On April 22, 2002, the U.S. Supreme Court heard oral arguments in a case involving a high-end San Francisco restaurant named Fior D’Italia and the agency that everyone loves to hate — the Internal Revenue Service. The outcome of this case may ultimately affect the way restaurateurs (and others who employ tipped employees) do business- and the way that employees report their tip income.

The case is being closely watched and supported by industry advocates like the National Restaurant Association, the California Restaurant Association and the Golden Gate Restaurant Association, located in San Francisco.

The issue is whether the IRS, after deciding that tips have been underreported, has the authority to assess aggregated tip income based on estimates from an employer’s gross receipts in order to collect employment taxes on such estimated assessed tips from the employer.

The IRS’ legal right to collect employment taxes on W-2 wages is established. The problem arises when, following an audit, the IRS determines that there is a proportional disparity between the tips reported and the gross receipts. Then the IRS will simply use the employer’s sales records to estimate the amount of tips that should have been reported. It apparently does not audit individual employees regarding the amount of actual tips they received, nor does it investigate mitigating circumstances that may have reduced the amount received, such as sharing tips with other employees. There are even some employees who are excluded from tip reporting altogether. By way of example, in the Fior D’Italia case the IRS felt that tips had not been properly reported on cash sales, and proceeded to assess an aggregated tip amount by taking the average tip amount stated on a credit card charge and applying that to cash receipts. They then charged the restaurant for the employment taxes on the resulting amount.
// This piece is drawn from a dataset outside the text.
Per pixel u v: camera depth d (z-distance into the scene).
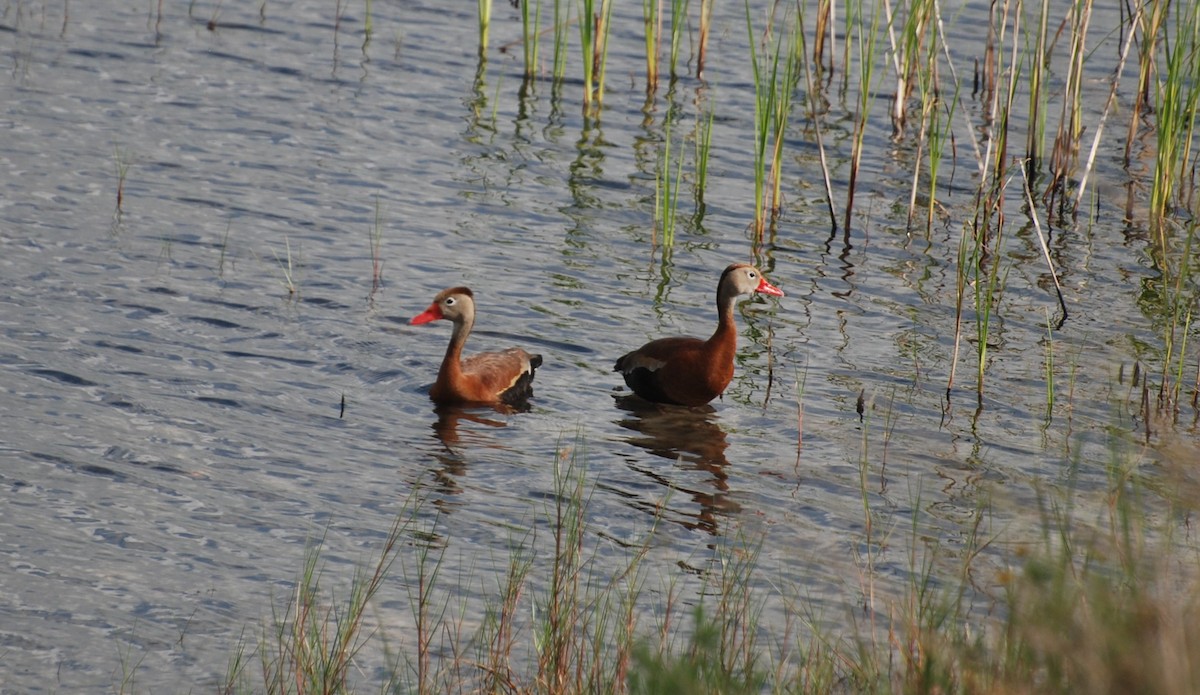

The fundamental problem with this approach is that the employer is being held accountable for choices that the employees have made about whether to declare their cash tips or not. The employer does not know and is not legally required to know the amount of tips each staff member actually receives. Additionally, the IRS assessment was made without any audit of the individual employees to ascertain the actual amount of tips received. Further, they applied the average credit card tip to the cash receipts without taking into consideration the practical differences in tipping between credit card and cash transactions. Finally, since the aggregated assessed tips are not attributed to any particular employee, none of the employees get credit toward Social Security benefits based on the assessment -despite the fact that the employer is paying the employment tax portion. In other words, the IRS is taking employment tax money from the restaurant based on an estimate that it cannot substantiate, and without providing any benefit in exchange to the workers on whose behalf the employment taxes are paid.

Fior D’Italia won its case at the district court, and at the 9th Circuit Court of Appeals. The IRS appealed to the U.S. Supreme Court, which agreed to hear the matter because courts in various circuits have reached different decisions on similar cases. We note that while the Supreme Court decision will address the methodology used in this particular matter, the real solution lies in revising the tax code, which is a matter for Congress. In that case, even if Fior D’Italia prevails in this particular case, it may be years before legislative changes are implemented.

What should employers do in the meantime? Educate your employees about the importance of accurate tip reporting. Advise them that 100 percent of all tips received are considered wages and must be reported. Talk to them about the benefits that they are missing if they do not report their tips, as contributions to worker’s compensation, unemployment insurance and Social Security all relate to their reported income. Give them the example of the $23,000 Fior D’Italia assessment, and explain what that would do to the bottom line.

Fair or not, the onus is clearly on the employer to do as much as possible to educate his workforce to report all tips, and to create a system that will enable them to do so quickly, easily and accurately. One solution is the use of point-of-sale software specifically designed for the restaurant industry. According to Kay Branson and Graham Granger of Digital Dining, software products such as the one they provide require employees to report cash tips prior to clocking out, and automatically attribute credit card tips to the server at the completion of each sale. An additional benefit is that the system can consistently provide for accurate record keeping even in the event of high employee or manager turnover. Such reports can not only demonstrate the employer’s due diligence in the tip reporting process but also enable the employer to monitor tip reporting. While there are several such products available, it appears that an appropriate computerized system could eliminate or reduce many managerial headaches.

Until the law changes, employers may still be liable for assessments like the one aimed at Fior D’Italia; however, the more an employer does to educate his employees and to make tip reporting easy and accurate, the better position the employer will be in -if the IRS comes knocking.